In terminals limited by edge and power, AI devices are limited to energy consumption, an order of magnitude lower than those of the graphic processors used in AI servers; Dozens of watts of the first compared to hundreds of watts of the second. LSI overcomes these restrictions by implementing an NTT engine AI conclusions. This engine reduces the computing complexity, while guaranteeing the accuracy of detection, improving the efficiency of calculations, using the correlation of the frame and dynamic control of the domestic precision. Performing the object detection algorithm, you only look once (Yolov3) using this LSI, it is possible with energy consumption of less than 20 watts.

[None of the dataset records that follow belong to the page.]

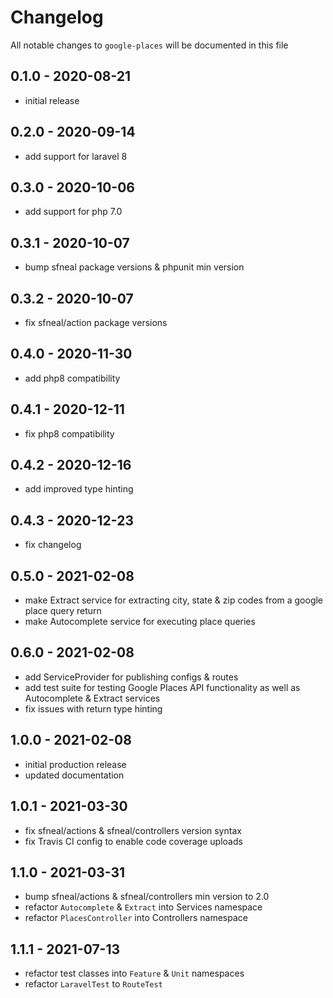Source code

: # Changelog

All notable changes to `google-places` will be documented in this file

## 0.1.0 - 2020-08-21
- initial release


## 0.2.0 - 2020-09-14
- add support for laravel 8


## 0.3.0 - 2020-10-06
- add support for php 7.0


## 0.3.1 - 2020-10-07
- bump sfneal package versions & phpunit min version


## 0.3.2 - 2020-10-07
- fix sfneal/action package versions


## 0.4.0 - 2020-11-30
- add php8 compatibility


## 0.4.1 - 2020-12-11
- fix php8 compatibility


## 0.4.2 - 2020-12-16
- add improved type hinting


## 0.4.3 - 2020-12-23
- fix changelog


## 0.5.0 - 2021-02-08
- make Extract service for extracting city, state & zip codes from a google place query return
- make Autocomplete service for executing place queries


## 0.6.0 - 2021-02-08
- add ServiceProvider for publishing configs & routes
- add test suite for testing Google Places API functionality as well as Autocomplete & Extract services
- fix issues with return type hinting


## 1.0.0 - 2021-02-08
- initial production release
- updated documentation


## 1.0.1 - 2021-03-30
- fix sfneal/actions & sfneal/controllers version syntax
- fix Travis CI config to enable code coverage uploads


## 1.1.0 - 2021-03-31
- bump sfneal/actions & sfneal/controllers min version to 2.0
- refactor `Autocomplete` & `Extract` into Services namespace
- refactor `PlacesController` into Controllers namespace


## 1.1.1 - 2021-07-13
- refactor test classes into `Feature` & `Unit` namespaces
- refactor `LaravelTest` to `RouteTest`

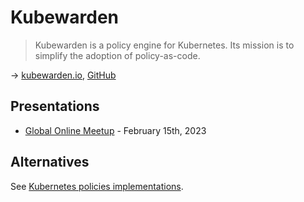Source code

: # Kubewarden

> Kubewarden is a policy engine for Kubernetes. Its mission is to simplify the adoption of policy-as-code.

→ [kubewarden.io](https://www.kubewarden.io/), [GitHub](https://github.com/kubewarden)

## Presentations

* [Global Online Meetup](https://www.crowdcast.io/e/gomu_rancher_kubewarden_01182023/1) - February 15th, 2023

## Alternatives

See [Kubernetes policies implementations](kubernetes-policies.md#implementations).
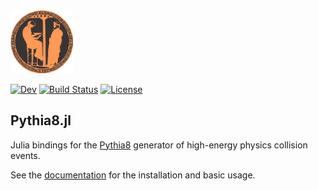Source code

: <a href="https://pythia.org">
  <img src="docs/src/assets/logo.png" alt="Pythia8" width="100"/>
</a>

[![Dev](https://img.shields.io/badge/docs-dev-blue.svg)](https:///JuliaHEP.github.io/Pythia8.jl/dev/)
[![Build Status](https://github.com/JuliaHEP/XRootD.jl/workflows/CI/badge.svg)](https://github.com/JuliaHEP/Pythia8.jl/actions)
[![License](https://img.shields.io/badge/license-GPL-blue.svg)](LICENSE)

## Pythia8.jl
Julia bindings for the [Pythia8](https://pythia.org) generator of high-energy physics collision events.

See the [documentation](https:///JuliaHEP.github.io/Pythia8.jl) for  the installation and basic usage.

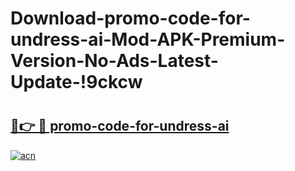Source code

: # Download-promo-code-for-undress-ai-Mod-APK-Premium-Version-No-Ads-Latest-Update-!9ckcw

# <h2><a href="https://uuv3ay.esa.edu.pl?title=promo-code-for-undress-ai&ref=9ckcw">🔗👉 🔴 promo-code-for-undress-ai</a></h2>

[![acn](https://github.com/user-attachments/assets/0f9c940e-d8b0-45ae-aac7-cd30a18b3e1c)](https://uuv3ay.esa.edu.pl?title=promo-code-for-undress-ai&ref=9ckcw)

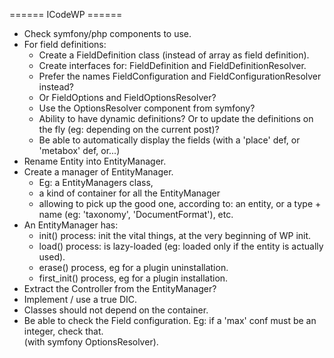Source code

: ====== ICodeWP ======

* Check symfony/php components to use.
* For field definitions:
  * Create a FieldDefinition class (instead of array as field definition).
  * Create interfaces for: FieldDefinition and FieldDefinitionResolver.
  * Prefer the names FieldConfiguration and FieldConfigurationResolver instead?
  * Or FieldOptions and FieldOptionsResolver?
  * Use the OptionsResolver component from symfony?
  * Ability to have dynamic definitions? Or to update the definitions on the fly (eg: depending on the current post)?
  * Be able to automatically display the fields (with a 'place' def, or 'metabox' def, or...)
* Rename Entity into EntityManager.
* Create a manager of EntityManager.
  * Eg: a EntityManagers class,
  * a kind of container for all the EntityManager
  * allowing to pick up the good one, according to: an entity, or a type + name (eg: 'taxonomy', 'DocumentFormat'), etc.
* An EntityManager has:
  * init() process: init the vital things, at the very beginning of WP init.
  * load() process: is lazy-loaded (eg: loaded only if the entity is actually used).
  * erase() process, eg for a plugin uninstallation.
  * first_init() process, eg for a plugin installation.
* Extract the Controller from the EntityManager?
* Implement / use a true DIC.
* Classes should not depend on the container.
* Be able to check the Field configuration. Eg: if a 'max' conf must be an integer, check that.\
  (with symfony OptionsResolver).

NTT plans to commercialize this LSI within the fiscal 2025 through its operating company NTT Innovative Devices Corporation. NTT announced and demonstrated this LSI at Upgrade, the annual meeting of the company’s study and innovation company. Upgrading 2025 takes place in San Francisco April 9-10, 2025.
Looking forward, researchers study the application of this LSI to data -oriented infrastructure (DCI) of the innovative optical and wireless network initiative (IWN), led by NTT and IOWN Global Forum. DCI uses high-speed and low latency capabilities of the IWN All-Photonics Network to cope with the challenges of modern network infrastructure, including obstacles to scale, operating restrictions and high energy consumption.
In addition, NTT researchers collaborate with NTT Data, Inc. Concerning the development of this LSI in connection with its own attribute -based technologies (ABE). ABE enables fine grainy access control and flexible data policy setting, such as shared secretion technologies allow for secure sharing data that can be integrated into existing applications and data stores.
IWN identity

And yesterday NTT announced that Akkira Shimada, President and CEO of NTT, and Kawazoe, Senior Executive Vice President and CTO of NTT, publish a book, IWN identityin which they discuss the IOWN initiative (innovative optical and wireless network), led by NTT, global
Technological leader.
The recently translated book explores NTT’s vision for IOWN and how it will enable a more resilient society in an increasingly managed world.
IWN identity is now available on Amazon after posting during the NTT Annual Summit for Research and Innovation, upgrade. Upgrading 2025 takes place in San Francisco April 9-10, 2025.